Broca's area and Wernicke’s area are linked together by a white matter fiber tract called the arcuate fasciculus. This axonal tract allows the neurons between these two brain regions to work together to create vocal language. Further research indicates that, in approximately 98% of right-handed males and 90-95% of right-handed females, language and speech are subserved by the left hemisphere of the brain. Among left-handed people, language is subserved fairly equally by the left, right, or both hemispheres.
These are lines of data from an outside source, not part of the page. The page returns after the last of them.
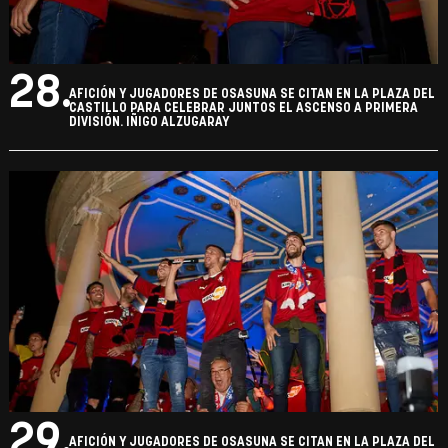
28.
AFICIÓN Y JUGADORES DE OSASUNA SE CITAN EN LA PLAZA DEL
CASTILLO PARA CELEBRAR JUNTOS EL ASCENSO A PRIMERA
DIVISIÓN. IÑIGO ALZUGARAY
29.
AFICIÓN Y JUGADORES DE OSASUNA SE CITAN EN LA PLAZA DEL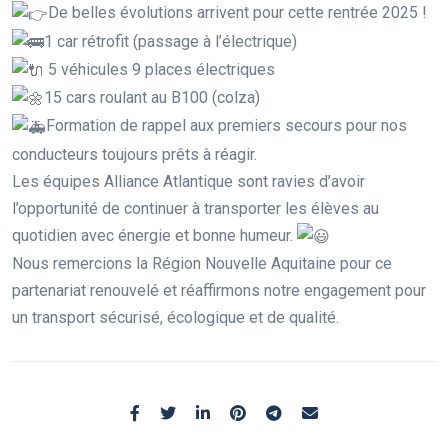
De belles évolutions arrivent pour cette rentrée 2025 !
1 car rétrofit (passage à l’électrique)
5 véhicules 9 places électriques
15 cars roulant au B100 (colza)
Formation de rappel aux premiers secours pour nos
conducteurs toujours prêts à réagir.
Les équipes Alliance Atlantique sont ravies d’avoir
l’opportunité de continuer à transporter les élèves au
quotidien avec énergie et bonne humeur.
Nous remercions la Région Nouvelle Aquitaine pour ce
partenariat renouvelé et réaffirmons notre engagement pour
un transport sécurisé, écologique et de qualité.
There are several methods of determining hemisphere dominance in a living human. The Wada test involves introducing an anesthetic into one hemisphere of the brain through one of the two carotid arteries. Once one hemisphere is anesthetized, a neuropsychological exam is performed to determine dominance. More modern and less invasive neuroimaging techniques such as functional magnetic resonance imaging can also easily determine dominance, but at a higher financial cost.

Movement and sensation

In the 1940s, Canadian neurosurgeon Wilder Penfield developed a technique of mapping out to help reduce side effects caused by surgery to treat epilepsy. To do this, he stimulated the motor and somatosensory cortices of the brain. He found that, by stimulating one hemisphere of the motor cortex he could elicit a muscle contraction on the opposite side of the body. Indeed, the entire right side of the body's musculature, as well as sensation of pain and touch, is located in the left hemisphere and vice versa.

Split brain patients

Research by Michael Gazzaniga and Roger Wolcott Sperry performed in the 1960s on split-brain patients led to an even greater understanding of functional laterality. Split-brain patients are patients who have undergone corpus callosotomy (usually as a treatment for severe epilepsy), a severing of the corpus callosum. The corpus callosum is a heavy white matter tract that connects the two hemispheres of the brain and allows them to communicate. By severing these connections, the two halves of the brain act independently of one another. This process lead to a wide array of interesting behavioral phenomena that allowed Gazzaniga and Sperry to research the contributions of each hemisphere in various cognitive and perceptual processes.